* _Görevler_:
**a)** Tarih üzerine metne göre tarih nasıl yürür?
**b)** Tarih üzerine metni son cümlesinden sonra gelecek biçimde sürdürünüz.

Böyle mi gidecek hep? Tabii ki hayır. Ama öyle ucuz bir determinizm değil bu. Yani A’nın ardından B’nin geleceğini, gelmesi gerektiğini varsayan bir düşünme biçimi değil. Yok öyle bir şey! İnsanlık pekâlâ dibe, en dibe, daha daha dibe doğru gidip kendi enkazının içinde boğulabilir de. Marks-Engels, ‘insanın doğası’ gibi zamandan ve mekândan bağımsız ulvi kavramları reddettiklerinde son derece haklıydılar. İnsanlığın eninde sonunda şöyle ya da böyle davranacağını, bu davranışın onun doğasında mevcut olduğunu varsaymak boş bir laftır gerçekten. Tabii ki böyle gitmeyecek her şey ama bu, asla kendiliğinden olmayacak. Yüzlerce binlerce kez dönüp geçmişe ve bugüne, dünyaya ve kendimize bakıp yeniden yeniden düşünüp yeniden yeniden harekete geçeceğiz. Bizim özgüvenimizle insanlığın özgüveni birlikte büyüyecek, biz öğreneceğiz, onlar öğrenecek ve belki her şey bu kez hiç öngörmediğimiz yollardan gerçekleşecek ve biz, bir kez daha yüzyılların birkaç yıla, hatta birkaç aya sığdığına tanıklık edeceğiz. Çünkü tarih, düzenli, küçük küçük adımlardan oluşmaz, sıçramalarla yürür o.

* _Alıntılanan Veriler_:

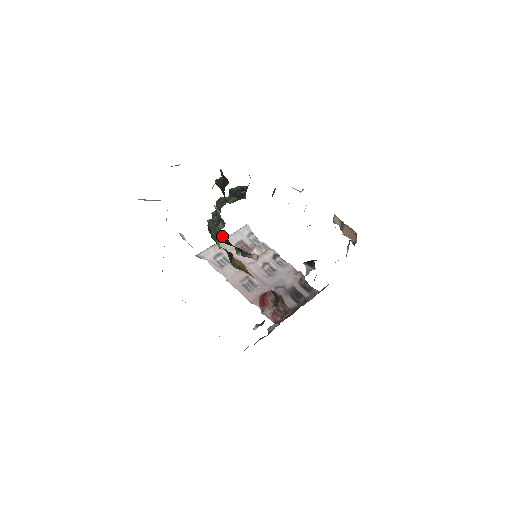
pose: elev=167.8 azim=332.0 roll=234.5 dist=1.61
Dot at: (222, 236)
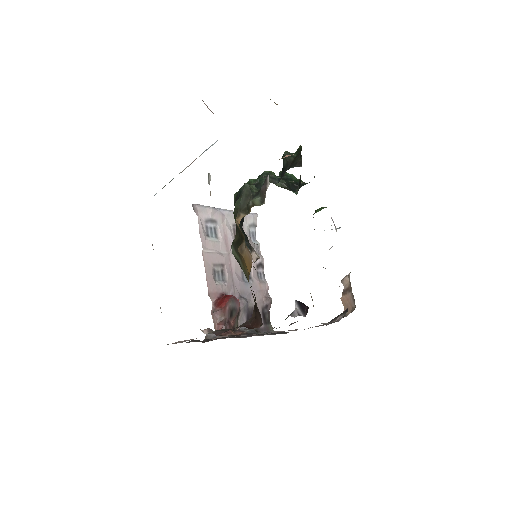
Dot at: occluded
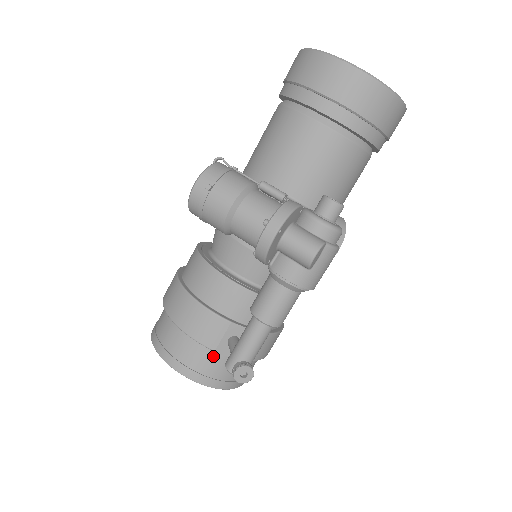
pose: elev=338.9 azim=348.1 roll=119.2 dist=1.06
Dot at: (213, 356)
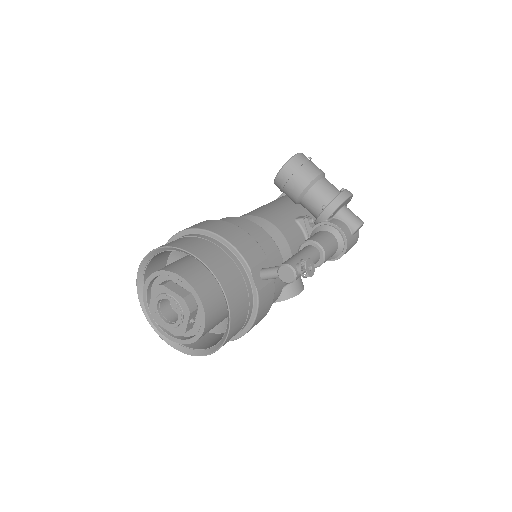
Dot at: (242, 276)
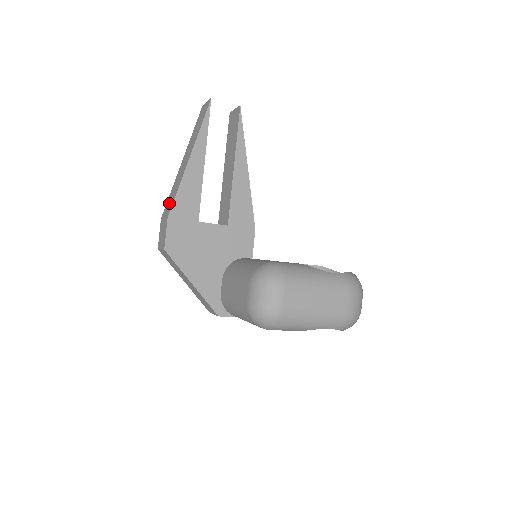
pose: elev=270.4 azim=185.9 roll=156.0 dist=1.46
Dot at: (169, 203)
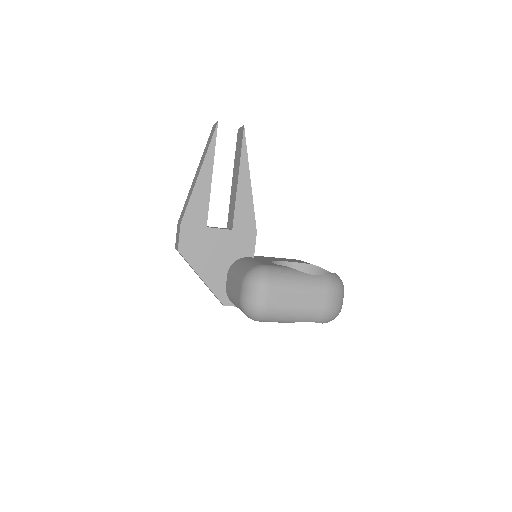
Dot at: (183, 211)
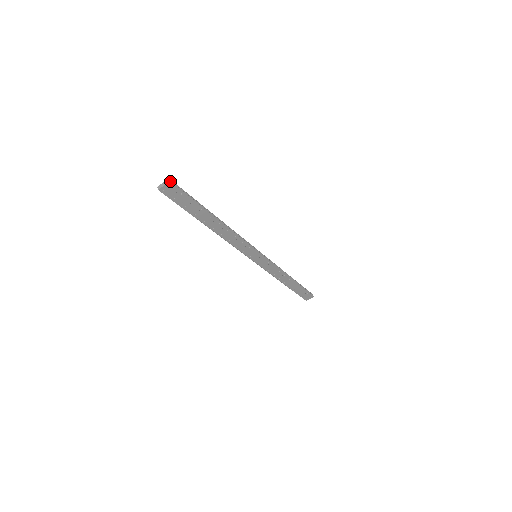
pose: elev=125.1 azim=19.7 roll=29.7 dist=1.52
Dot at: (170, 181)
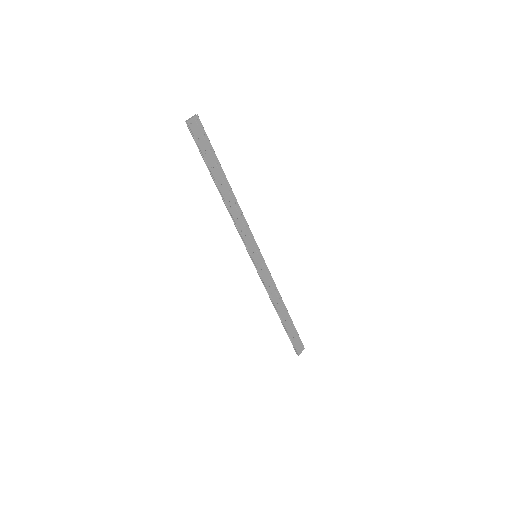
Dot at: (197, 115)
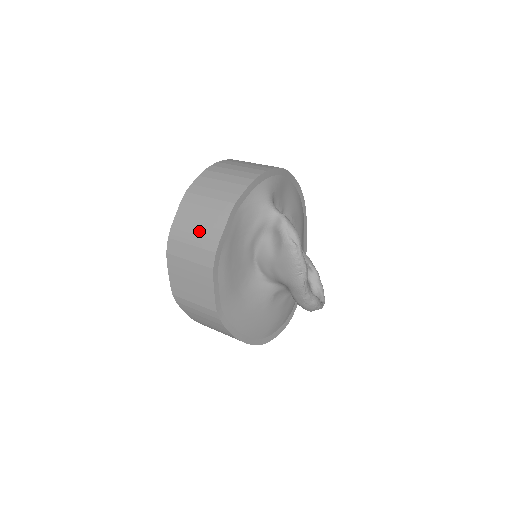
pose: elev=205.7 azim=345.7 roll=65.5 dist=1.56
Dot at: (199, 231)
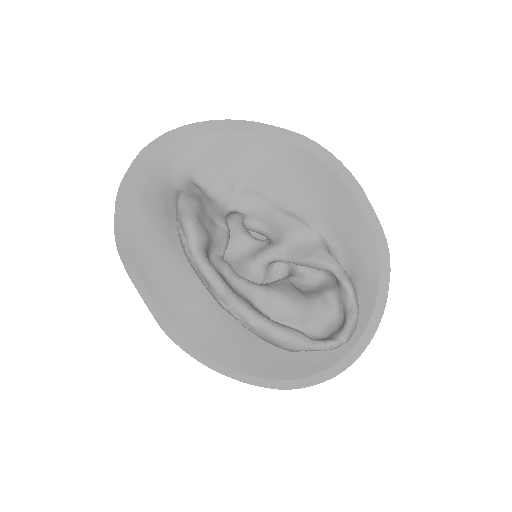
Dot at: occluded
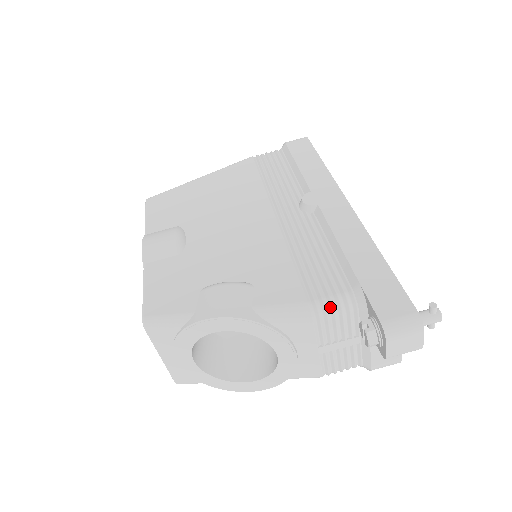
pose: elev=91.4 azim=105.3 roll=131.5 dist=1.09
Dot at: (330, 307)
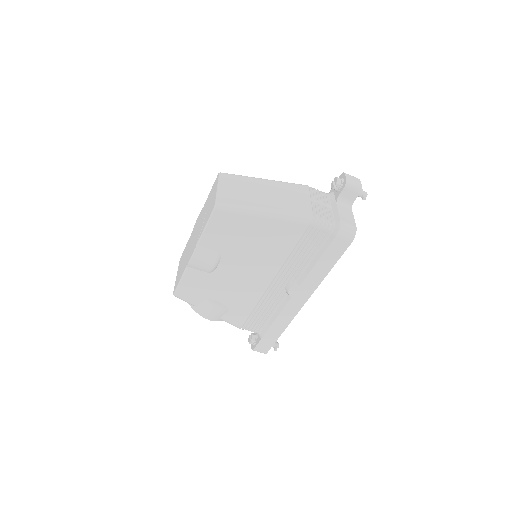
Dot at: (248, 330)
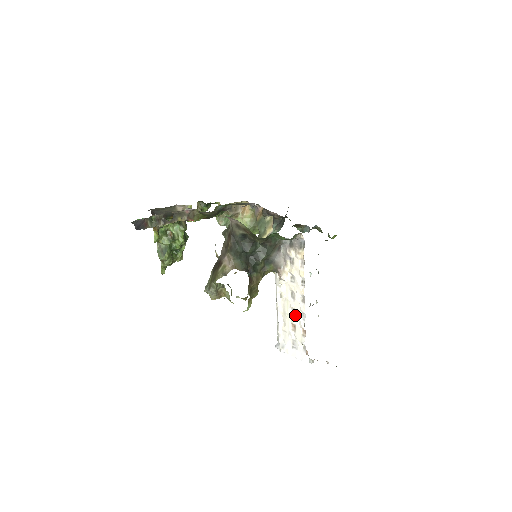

* _Sıralı Yanıtlar_:
**a)** Tarih düzenli, küçük küçük adımlarla değil, sıçramalarla yürür.

**b)**
Şimdilik basit bir şey yapıyoruz ama. Saat 24.00 oluyor. Eh, diyoruz, hadi bakalım, sabah ola hayrola!
Hayrolacak elbette. Biz istersek. Tam olarak şöyle: Gelecek, biz nasıl istiyorsak öyle gelecek. Negatif ve pozitif olarak da böyle. Yatarsak berbat bir geleceğimiz olacak, yürürsek en azından daha iyisi için bir umut yeşerecek içimizde.